Even on vacation, you never know when a disaster might occur. By preparing for emergency situations, you can rest easy and enjoy your trip to the fullest.

・Familiarize yourself with your accommodation’s evacuation routes and nearby evacuation sites
Every accommodation will have pre-determined evacuation routes. Be sure to locate emergency exit signs. Ask the staff where you’re staying about the closest evacuation sites, both near your hotel and near places you plan on visiting. In addition, Kyoto City provides disaster safety information online in multiple languages, including weather updates, train operation status, assistance returning home, and much more. Be sure to take advantage of this wealth of disaster preparedness information.

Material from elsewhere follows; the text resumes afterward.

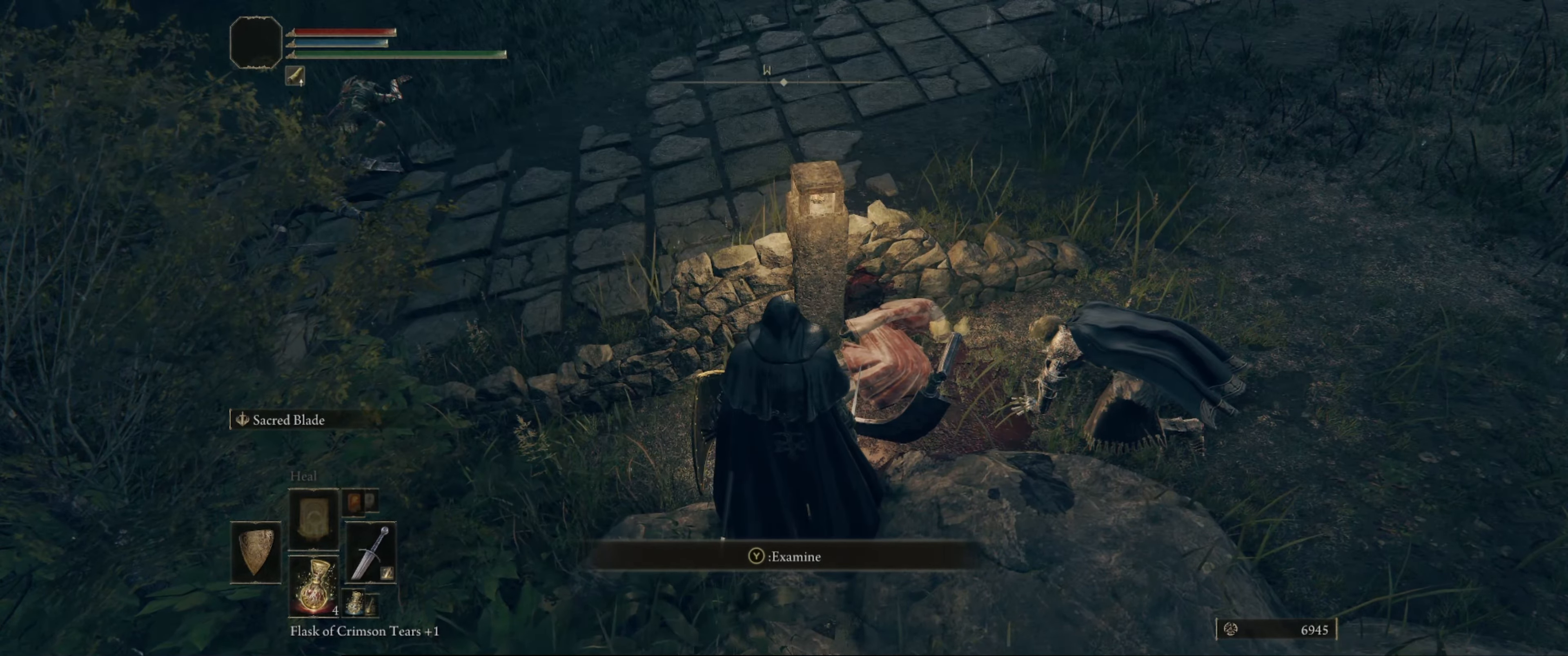
{"buttons": [], "left_stick": "center", "right_stick": "center", "events": []}
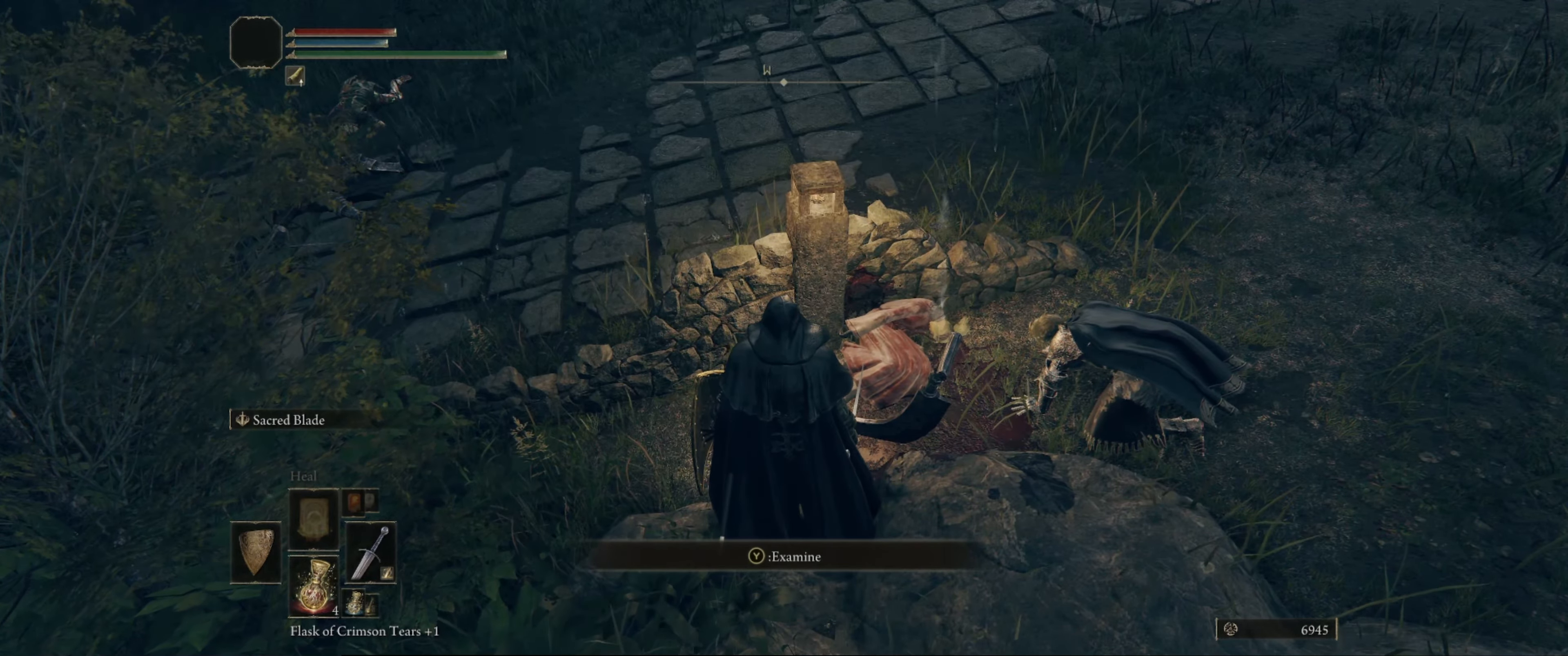
{"buttons": [], "left_stick": "center", "right_stick": "center", "events": []}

・Plan your trip so you can avoid crowds
To limit overcrowding and promote safe sightseeing, congestion forecasts for major tourist spots are available up to two months in advance on the Kyoto City official website. The projected crowd levels are broken down by the time of day and rated on a scale of 1 to 5. In addition, cameras in ten locations throughout the city stream live on YouTube 24 hours a day, which you can reference when planning your travels.

Upholding sustainable tourism principles to create an unforgettable experience in Kyoto

Kyoto’s beautiful, historic townscape has been immaculately maintained for generations by the city’s residents. Following principles of sustainable tourism is the least visitors can do to express gratitude and respect for their hard work. In addition to the principles listed above, remember that being a tourist is no excuse for being a nuisance! Be considerate and help us preserve Kyoto for the next generation.

*This information is from the time of this article's publication.
*Prices and options mentioned are subject to change.
*Unless stated otherwise, all prices include tax.